Summing up the knowledge I have learned, test writing will be a very interesting thing. Iterative development without reliability testing cannot be simplified.
Let me also introduce the commercial version of Hamsterdb, Hamsterdb Pro, which provides heavy compression (zlib, snappy, LZF, and Lzo) for keys, records, and logs, as well as AES encryption and SIMD optimizations for leaf-node lookups. More compression algorithms (bitmap compression and prefix compression) are in progress or planned. More information on the Web page.
So far so good, but what about the performance of Hamsterdb? I used Google's benchmark to compare the performance of Hamsterdb 2.1.8 with Leveldb 1.15. Compression is disabled (HAMSTERDB is not available for compression, but Hamsterdb Pro is available). Fsyncs is also prohibited, and it is a repair feature of HAMSTERDB (implemented by the pre write log). The test size ranges from a smaller key/record to a medium size key and a larger record, and inserts data ranging from 100K to 100M levels. In addition, I ran two hamsterdb analysis functions, leveldb. All test runs have a cache size ranging from 4MB to 1GB, with an HDD and an SSD on the machine.
The HAMSTERDB configuration is always based on a fixed-length key--a hamsterdb stored uint64 numbers for a 8-byte key. This has become one of the advantages of HAMSTERDB since LEVELDB needs to convert number to string.
I have also added tests for smaller records (size 8) because they are usually used for secondary indexes when they contain primary keys. Two machines used different hard disks: HDD (core i7-950 8 core and 8MB cache) and one SSD (core i5-3550 4 core and 8MB cache), below are some of the benchmark results, which can be seen here.
Persistent write; key size: 16; Log size: hdd,1 GB Cache
continuous reading; key size: 16; Log size: HDD,1GB cache
Random write; key size: 16; Log size: HDD,1GB cache
Random reads; key size: 16; Log size: HDD,1GB cache
Calculates the synthesis of all keys (HDD,4MB cache)
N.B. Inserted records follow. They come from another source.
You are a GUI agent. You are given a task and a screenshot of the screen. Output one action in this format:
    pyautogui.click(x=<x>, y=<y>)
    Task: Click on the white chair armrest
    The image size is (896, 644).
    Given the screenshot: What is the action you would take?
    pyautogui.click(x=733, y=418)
The key that evaluates to "77" (SSD,1GB Cache)
For random reads, HAMSTERDB performance is better than LEVELDB. For random writing, as long as the amount of data is not too large, hamsterdb faster than LEVELDB. From the beginning of the 10 million key, Hamsterdb suffers from the traditional problem of the Btree database: a large number of non sequential continuous I/O high disk seek delays.
That said, the test is a good proof of Hamsterdb's analytical power. In particular, the sum and count operations can be extended nicely. Continuous insertion and scanning is also a bright spot for Hamsterdb, and it can be very fast, no matter how large the amount of data.
Future work
This benchmark test has revealed a number of problems: optimizing random Read/write by parallel Hamsterdb. This is going to be a major part of my job, and I've sketched out a design methodology and refactoring before the release of the product.
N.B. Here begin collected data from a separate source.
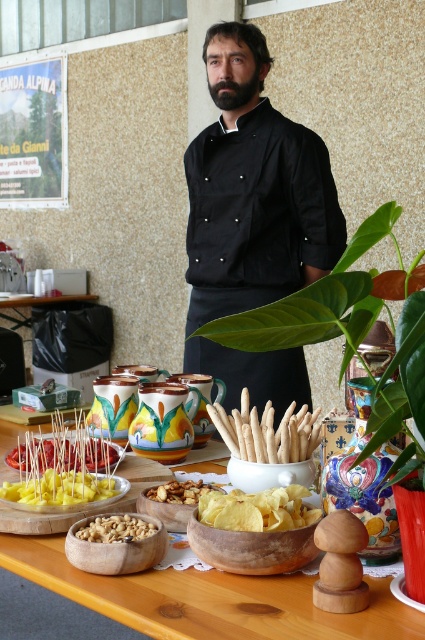
Question: Which of the following is the farthest from the observer?

Choices:
 (A) green leafy plant at center
 (B) yellow matte skewers at center
 (C) white matte asparagus at center
 (D) wooden bowls at center

Answer: (C)

Question: Is white matte asparagus at center below yellow cheese sticks at center?

Choices:
 (A) yes
 (B) no

Answer: (B)

Question: Which of the following is the closest to the observer?

Choices:
 (A) (82, 538)
 (B) (282, 144)
 (C) (249, 506)

Answer: (C)

Question: Considering the relative positions of wooden bowls at center and yellow matte skewers at center in the image provided, where is wooden bowls at center located with respect to yellow matte skewers at center?

Choices:
 (A) below
 (B) above

Answer: (A)

Question: Does black fabric chef at center have a smaller size compared to golden crispy chips at center?

Choices:
 (A) no
 (B) yes

Answer: (A)

Question: Which object is the closest to the black fabric chef at center?

Choices:
 (A) yellow matte skewers at center
 (B) crunchy nuts at center

Answer: (A)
Original link: hamsterdb:an analytical Embedded key-value Store (translation/Dongyang Zebian/Zhonghao)
Free Subscription "CSDN cloud Computing (left) and csdn large data (right)" micro-letter public number, real-time grasp of first-hand cloud news, to understand the latest big data progress!
CSDN publishes related cloud computing information, such as virtualization, Docker, OpenStack, Cloudstack, and data centers, sharing Hadoop, Spark, Nosql/newsql, HBase, Impala, memory calculations, stream computing, Machine learning and intelligent algorithms and other related large data views, providing cloud computing and large data technology, platform, practice and industry information services.